> **Trecho**:
▼▼▼

Ora, como bem lembra Rosa (2020, p. 217), o piano, por ser uma peça extremamente cara, tornou-se um importante “símbolo de prestígio da elite”. E mais: como um objeto doméstico, “não demorou a ser utilizado na instrução das moças ‘bem-nascidas’”. Com efeito, naquele ambiente patriarcal, era comum a realização de saraus como forma de entretenimento nos ambientes residenciais. 
 
Nesse contexto, via de regra, as sinhazinhas assumiam tal incumbência. De acordo com o professor Robervaldo Linhares Rosa (UFG), naquele cenário, 
 
As moças, ao demonstrar alguma habilidade ao piano, mais do que simplesmente fazer música, cumpriam uma função social clara, na medida em que revelavam que eram “prendadas” - garantia de “bom casamento” -, podendo dessa forma, atrair as atenções de um futuro cônjuge. (Rosa, 2014, p. 30).
 
Particularmente no caso da jovem Amélia, quase todas as suas parentes - mãe, irmãs (além de primas e tias) - eram pianistas amadoras. E, curiosamente, até mesmo o “chefe” daquela família pernambucana pertencente à aristocracia da cana-de-açúcar também tocava piano. Aliás, ao que tudo indica, o Sr. João Pereira Brandão, pai de Amélia, foi um músico profissional. Nesta condição, teria atuado na cidade de Jaboatão (PE), em três frentes: como instrumentista (pianista, clarinetista e talvez violonista), como professor e como maestro de uma banda de música. (Brasigóis Felício, 1983; Rosa, 2014, p. 199).
 
No entanto, paradoxalmente, naquele tempo, o exercício profissional na área de música, por parte das mulheres, não era bem visto pelo extrato da sociedade que definia os padrões de comportamento. Neste sentido, sintetiza Rosa (2020, p. 217): “O universo da música esteve por muito tempo de portas fechadas à presença profissional feminina”. 
 
Para piorar as coisas, no seio daquela sociedade patriarcal, cabia às mulheres uma total devoção, preliminarmente, ao pai e, evidentemente, depois de casada, ao marido. Foi justamente o que aconteceu com Amélia Brandão. Em relação a esse assunto, pode ser encontrada no livro Teatro Goiânia: histórias e estórias, de Gilson P. Borges, uma citação atribuída à pianeira1 Tia Amélia: 
 
Eu pertenço a uma época de muito rigor. Os pais muito rigorosos e, principalmente, a minha família, que não me deixava ser artista. Sofri muito. Muito e muito mesmo. Eu não tive liberdade. Nem sequer para fazer arte (...). Queriam ter uma pianista dentro de casa, me mandaram estudar na Europa [Lisboa]. Eu estudei, voltei e fiquei incubada. Não me apresentava em parte alguma. Foi um sofrimento para mim. (Palavras atribuídas à Tia Amélia apud Borges, 2007, p. 55; grifo nosso).

▲▲▲

[Entradas de dados salvas]
▼▼▼

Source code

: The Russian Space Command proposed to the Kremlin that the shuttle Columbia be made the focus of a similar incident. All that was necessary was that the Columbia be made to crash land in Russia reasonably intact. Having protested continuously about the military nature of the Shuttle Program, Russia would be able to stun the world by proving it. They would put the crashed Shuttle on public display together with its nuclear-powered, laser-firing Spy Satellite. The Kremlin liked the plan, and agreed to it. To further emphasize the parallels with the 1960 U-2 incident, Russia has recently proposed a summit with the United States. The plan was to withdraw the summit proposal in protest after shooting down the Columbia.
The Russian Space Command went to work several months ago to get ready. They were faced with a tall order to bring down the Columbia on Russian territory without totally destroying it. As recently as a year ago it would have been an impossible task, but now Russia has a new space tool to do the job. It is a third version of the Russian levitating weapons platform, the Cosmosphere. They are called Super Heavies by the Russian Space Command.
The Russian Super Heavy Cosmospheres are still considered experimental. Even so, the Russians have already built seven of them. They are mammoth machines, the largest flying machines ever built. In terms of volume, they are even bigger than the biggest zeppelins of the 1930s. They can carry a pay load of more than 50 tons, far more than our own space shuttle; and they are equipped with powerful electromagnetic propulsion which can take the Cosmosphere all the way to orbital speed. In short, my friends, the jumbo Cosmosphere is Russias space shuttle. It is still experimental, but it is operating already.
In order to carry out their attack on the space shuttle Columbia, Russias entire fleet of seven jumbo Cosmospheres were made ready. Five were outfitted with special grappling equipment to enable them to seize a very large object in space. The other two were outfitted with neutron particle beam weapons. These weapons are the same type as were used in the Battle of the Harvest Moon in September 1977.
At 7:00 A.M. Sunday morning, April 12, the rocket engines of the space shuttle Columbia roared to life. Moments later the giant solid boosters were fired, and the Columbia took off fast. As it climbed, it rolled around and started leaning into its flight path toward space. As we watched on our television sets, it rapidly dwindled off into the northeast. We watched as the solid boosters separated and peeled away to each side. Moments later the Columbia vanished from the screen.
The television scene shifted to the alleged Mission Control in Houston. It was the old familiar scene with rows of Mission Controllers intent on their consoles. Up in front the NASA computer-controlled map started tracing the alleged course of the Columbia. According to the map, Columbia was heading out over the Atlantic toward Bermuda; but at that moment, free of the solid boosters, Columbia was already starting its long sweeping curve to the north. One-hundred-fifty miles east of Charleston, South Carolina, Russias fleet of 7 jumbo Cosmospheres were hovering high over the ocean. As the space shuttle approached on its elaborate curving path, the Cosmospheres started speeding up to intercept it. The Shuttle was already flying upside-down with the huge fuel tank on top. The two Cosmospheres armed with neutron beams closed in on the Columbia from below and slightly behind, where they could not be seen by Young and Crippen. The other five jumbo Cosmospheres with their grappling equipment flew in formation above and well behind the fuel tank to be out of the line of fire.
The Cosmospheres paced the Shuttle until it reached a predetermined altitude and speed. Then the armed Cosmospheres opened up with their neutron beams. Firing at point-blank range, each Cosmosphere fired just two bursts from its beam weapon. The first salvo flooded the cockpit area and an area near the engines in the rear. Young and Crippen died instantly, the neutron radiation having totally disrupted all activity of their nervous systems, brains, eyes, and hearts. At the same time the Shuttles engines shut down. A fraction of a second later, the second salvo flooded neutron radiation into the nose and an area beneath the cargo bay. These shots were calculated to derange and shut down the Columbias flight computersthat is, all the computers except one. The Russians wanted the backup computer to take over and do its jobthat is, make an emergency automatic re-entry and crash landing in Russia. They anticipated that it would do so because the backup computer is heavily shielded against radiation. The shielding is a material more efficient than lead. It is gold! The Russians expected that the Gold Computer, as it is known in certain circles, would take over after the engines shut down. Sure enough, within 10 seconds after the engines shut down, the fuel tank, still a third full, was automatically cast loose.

▲▲▲

> **Trabalho solicitado**:
A. Reproduza como lista numerada as linhas da listagem que vão da linha que contém "down the Columbia." até a linha que contém "In order to", ambas incluídas, omitindo as linhas em branco.
B. Dê continuidade ao trecho sobre Amélia Brandão e o piano a partir do ponto em que ele termina.
O trecho e a listagem são independentes entre si.

> **Respostas por tarefa**:
A.
1. : The Russian Space Command proposed to the Kremlin that the shuttle Columbia be made the focus of a similar incident. All that was necessary was that the Columbia be made to crash land in Russia reasonably intact. Having protested continuously about the military nature of the Shuttle Program, Russia would be able to stun the world by proving it. They would put the crashed Shuttle on public display together with its nuclear-powered, laser-firing Spy Satellite. The Kremlin liked the plan, and agreed to it. To further emphasize the parallels with the 1960 U-2 incident, Russia has recently proposed a summit with the United States. The plan was to withdraw the summit proposal in protest after shooting down the Columbia.
2. The Russian Space Command went to work several months ago to get ready. They were faced with a tall order to bring down the Columbia on Russian territory without totally destroying it. As recently as a year ago it would have been an impossible task, but now Russia has a new space tool to do the job. It is a third version of the Russian levitating weapons platform, the Cosmosphere. They are called Super Heavies by the Russian Space Command.
3. The Russian Super Heavy Cosmospheres are still considered experimental. Even so, the Russians have already built seven of them. They are mammoth machines, the largest flying machines ever built. In terms of volume, they are even bigger than the biggest zeppelins of the 1930s. They can carry a pay load of more than 50 tons, far more than our own space shuttle; and they are equipped with powerful electromagnetic propulsion which can take the Cosmosphere all the way to orbital speed. In short, my friends, the jumbo Cosmosphere is Russias space shuttle. It is still experimental, but it is operating already.
4. In order to carry out their attack on the space shuttle Columbia, Russias entire fleet of seven jumbo Cosmospheres were made ready. Five were outfitted with special grappling equipment to enable them to seize a very large object in space. The other two were outfitted with neutron particle beam weapons. These weapons are the same type as were used in the Battle of the Harvest Moon in September 1977.

B.
Extrai-se do artigo de jornal assinado por Assis (1983) que, ao retornar de Portugal, Amélia Brandão, embora tenha sido obrigada a sacrificar sua pretensão de seguir uma carreira artística profissional, continuou a tocar em saraus familiares. Além disso, conseguiu até mesmo realizar tímidas apresentações na cidade do Recife. Todavia, sob o pseudônimo “Lolita”. 
 
No mesmo documento há um depoimento atribuído à Tia Amélia, concernente à sua vida após o casamento aos 17 anos de idade:
 
Depois que eu casei, achei que eu ia ter a vida que sonhei. Mas foi o contrário: meu marido [José Ignácio Nery - industrial do açúcar] continuou severo como minha família. Só aos 25 anos, 27 anos, quando fiquei viúva, foi que eu fiz então o que queria. Vim a ser verdadeiramente artista! (Palavras atribuídas à Tia Amélia apud Borges, 2007, p. 55; grifo nosso).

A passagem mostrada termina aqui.